Entre janvier et septembre 2024, la Cameroun Development Corporation (CDC), l’agro-industriel public qui exploite des plantations de bananes, de palmiers à huile, et d’hévéa dans les régions du Littoral et du Sud-Ouest, a exporté seulement 22 640 tonnes de bananes. Selon les données compilées par l’Association bananière du Cameroun (Assobacam), cette cargaison est plus de trois fois inférieure aux 75 894 tonnes exportées au cours de la même période en 2016, date du déclenchement de la crise séparatiste qui secoue les régions du Nord-Ouest et du Sud-Ouest du pays.
En 2017, soit un après le début de cette crise, cette société d’État exportait encore près de 74 000 tonnes à fin septembre, correspondant à une moyenne de plus de 8 000 tonnes de bananes expédiées vers le marché international chaque mois.
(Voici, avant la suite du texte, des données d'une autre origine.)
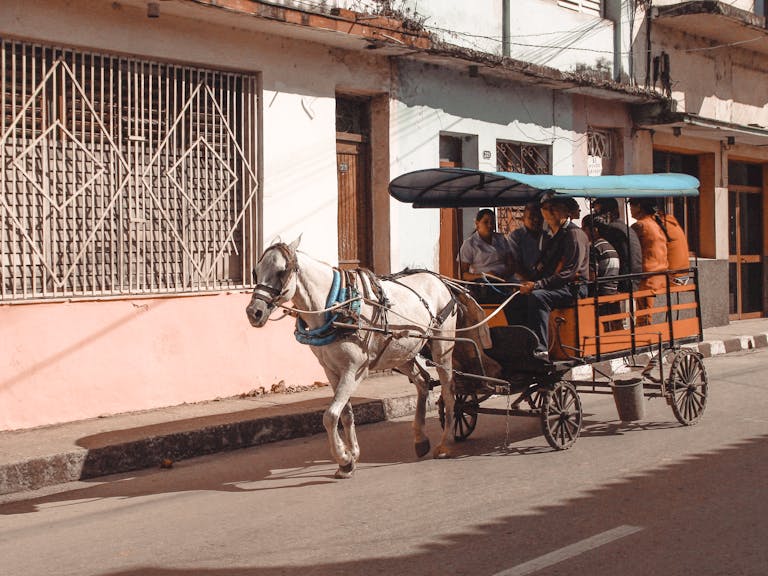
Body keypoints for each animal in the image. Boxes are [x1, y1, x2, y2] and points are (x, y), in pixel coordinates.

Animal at [244, 237, 462, 476]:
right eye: (255, 271)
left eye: (282, 271)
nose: (254, 312)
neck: (334, 306)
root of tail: (439, 279)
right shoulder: (330, 370)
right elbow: (345, 413)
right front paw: (351, 457)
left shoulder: (354, 369)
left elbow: (330, 415)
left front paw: (343, 458)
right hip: (401, 352)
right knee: (423, 381)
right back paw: (420, 440)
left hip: (442, 348)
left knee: (449, 392)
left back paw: (446, 444)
Avant de disparaître du fichier des exportateurs en septembre 2018, suite aux violences perpétrées sur ses employés par les militants séparatistes, la CDC affichait déjà des exportations de 34 994 tonnes à fin août, soit plus de 12 000 tonnes de plus que les 22 640 tonnes expédiées vers l’international à fin septembre 2024.
Ces données de l’Assobacam traduisent le malaise qui perdure de la CDC, 8 ans après le début de la crise dite anglophone. En effet, les volumes exportés au cours des neuf premiers mois de l’année 2024 par cette unité agro-industrielle révèlent que, malgré le relèvement progressif de sa production, la CDC porte encore de graves séquelles des tensions socio-politiques qui agitent les deux régions anglophones du Cameroun depuis fin 2016.
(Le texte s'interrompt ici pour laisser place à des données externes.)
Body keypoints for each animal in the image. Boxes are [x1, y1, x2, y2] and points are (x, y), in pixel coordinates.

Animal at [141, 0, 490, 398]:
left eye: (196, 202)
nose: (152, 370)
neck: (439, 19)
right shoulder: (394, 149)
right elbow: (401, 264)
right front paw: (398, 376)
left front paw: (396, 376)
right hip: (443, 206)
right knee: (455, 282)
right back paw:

En effet, avec des pertes cumulées de 38,7 milliards de FCFA entre 2019 et 2021, des arriérés de salaires de 35,7 milliards de FCFA au 30 juin 2023, selon les données de la Commission technique de réhabilitation des entreprises du secteur public et parapublic (CTR), la CDC est de loin l’entreprise camerounaise qui paie le plus lourd tribut des revendications séparatistes en cours dans les régions du Sud-Ouest et du Nord-Ouest du Cameroun depuis 8 ans.
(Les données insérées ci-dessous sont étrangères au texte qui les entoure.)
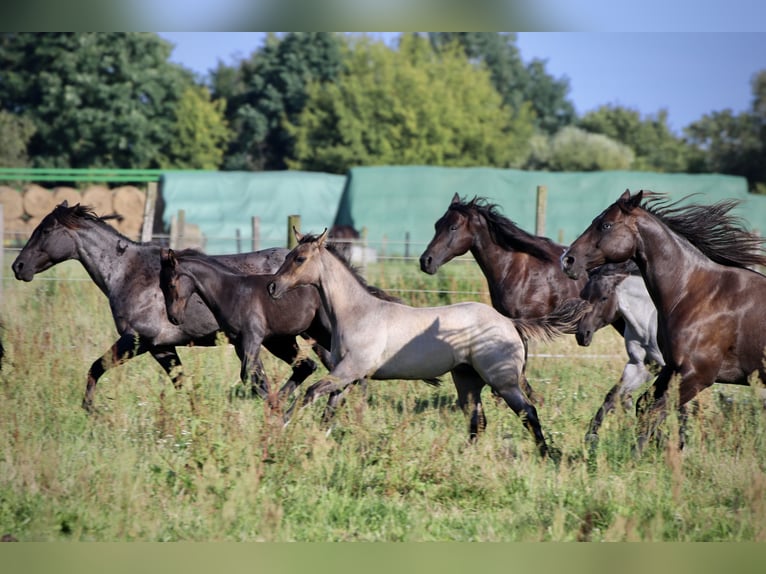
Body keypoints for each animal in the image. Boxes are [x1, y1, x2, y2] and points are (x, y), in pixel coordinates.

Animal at [11, 200, 306, 412]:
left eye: (45, 230)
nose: (18, 266)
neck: (127, 273)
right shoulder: (161, 348)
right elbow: (182, 383)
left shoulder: (137, 339)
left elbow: (96, 366)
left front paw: (91, 410)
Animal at [159, 249, 332, 404]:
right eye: (161, 286)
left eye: (171, 285)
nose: (174, 317)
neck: (230, 292)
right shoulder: (239, 343)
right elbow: (255, 376)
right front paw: (271, 403)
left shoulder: (252, 339)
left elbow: (248, 374)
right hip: (281, 342)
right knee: (307, 366)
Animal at [268, 230, 592, 460]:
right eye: (288, 256)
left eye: (299, 259)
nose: (272, 287)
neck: (357, 313)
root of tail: (509, 323)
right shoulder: (347, 376)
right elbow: (329, 410)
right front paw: (318, 440)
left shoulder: (350, 370)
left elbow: (310, 392)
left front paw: (284, 424)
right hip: (467, 381)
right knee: (477, 421)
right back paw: (463, 458)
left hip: (503, 382)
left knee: (528, 413)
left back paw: (546, 455)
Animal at [580, 260, 664, 440]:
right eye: (583, 296)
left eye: (604, 297)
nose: (582, 335)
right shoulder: (641, 366)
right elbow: (614, 396)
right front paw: (591, 436)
En raison de cette crise, des installations de l’entreprise ont été détruites, des employés assassinés et contraints par les militants séparatistes de déserter les plantations. De ce fait, pas moins de 5 500 emplois ont été vraisemblablement perdus dans cette unité agro-industrielle, qui est le 2ᵉ employeur au Cameroun après l’administration publique. Mais en dépit de cet environnement difficile, la CDC tente de remonter progressivement la pente, grâce notamment à la reprise progressive, à partir de l’année 2021, des activités dans certaines plantations jadis abandonnées du fait de l’insécurité créée par les militants séparatistes.
Début 2019, le directeur général de cette entreprise publique, Franklin Ngoni Njie, estimait à 29 milliards de FCFA l’appui financier nécessaire pour permettre à la CDC de se relever de la crise dite anglophone. Une enveloppe qui peine visiblement à mobiliser l’État, son unique actionnaire.